**Problem:** Count the lines in the listing that contain the string "name", treating uppercase and lowercase as different. Reply with the number alone.

## BEGIN Input data

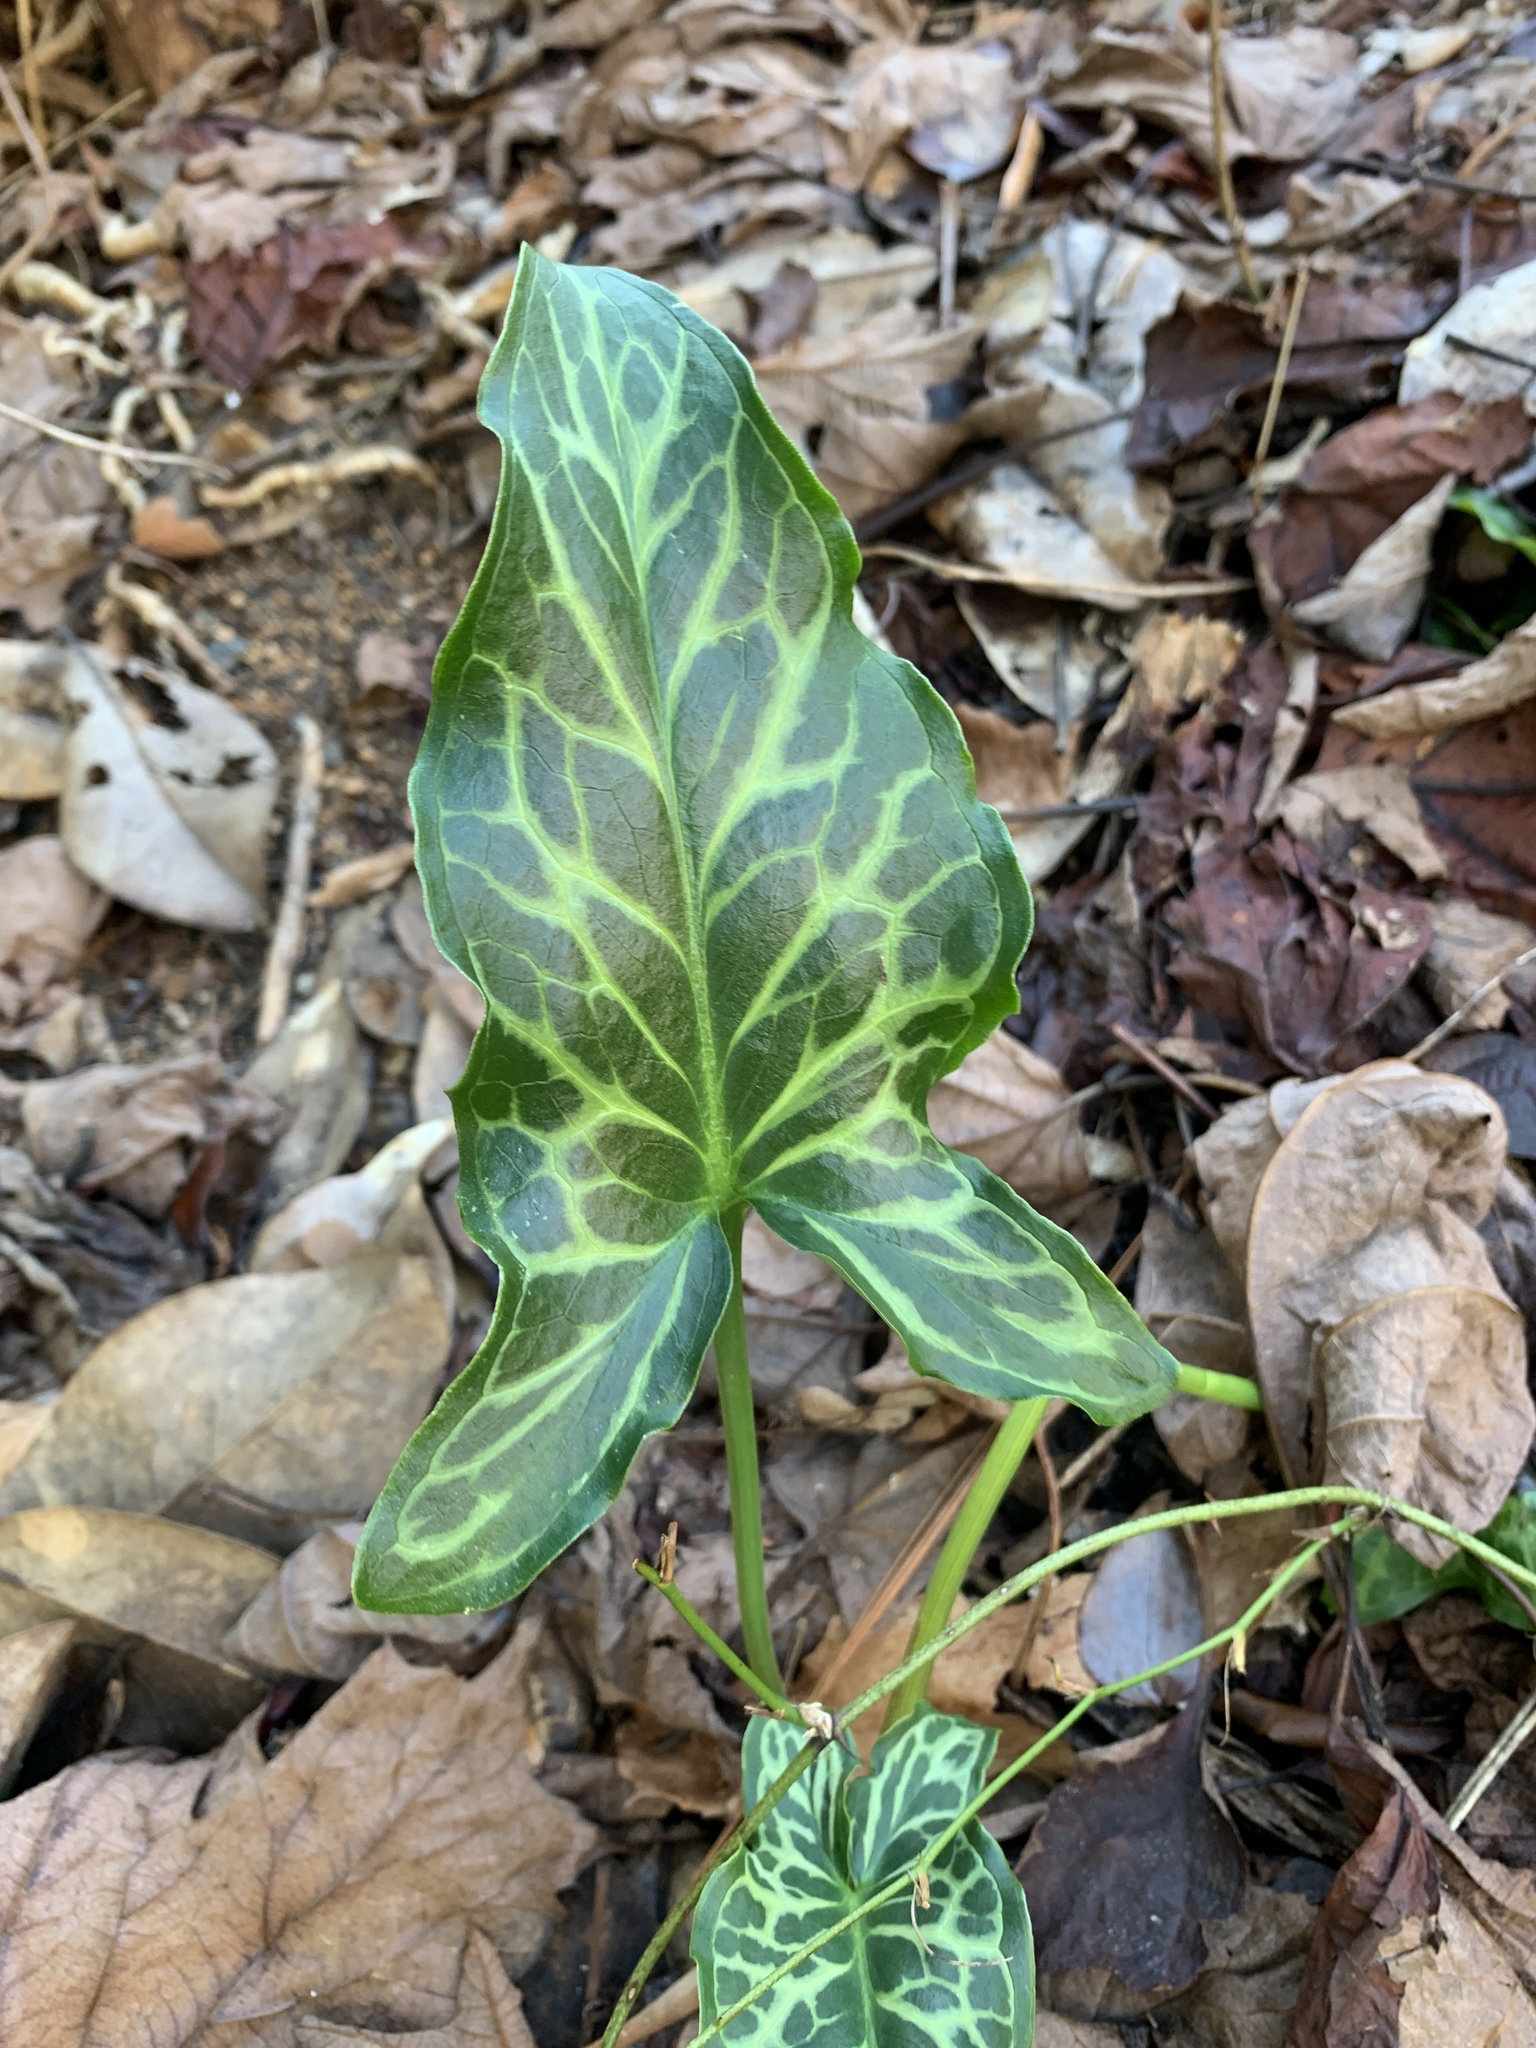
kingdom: Plantae
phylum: Tracheophyta
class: Liliopsida
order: Alismatales
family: Araceae
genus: Arum
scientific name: Arum italicum
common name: Italian lords-and-ladies
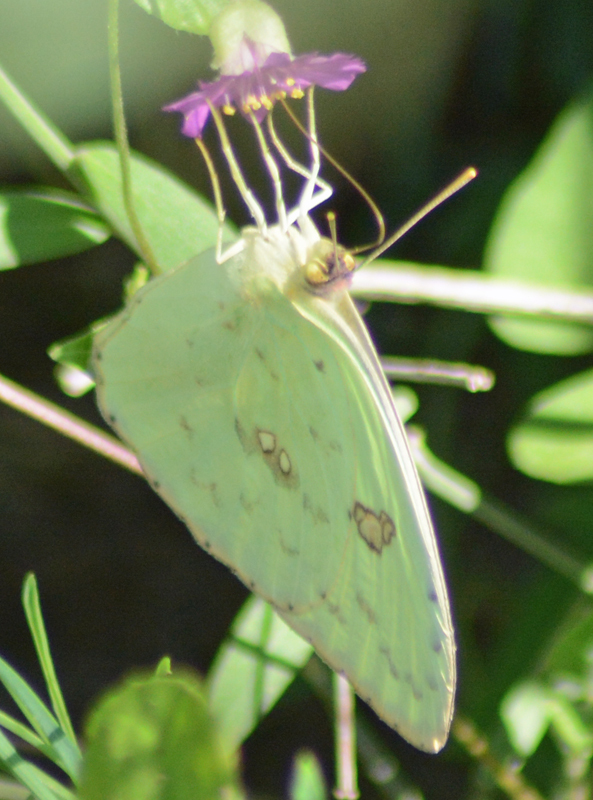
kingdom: Animalia
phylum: Arthropoda
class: Insecta
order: Lepidoptera
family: Pieridae
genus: Phoebis
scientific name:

## END Input data

**Output below:** 3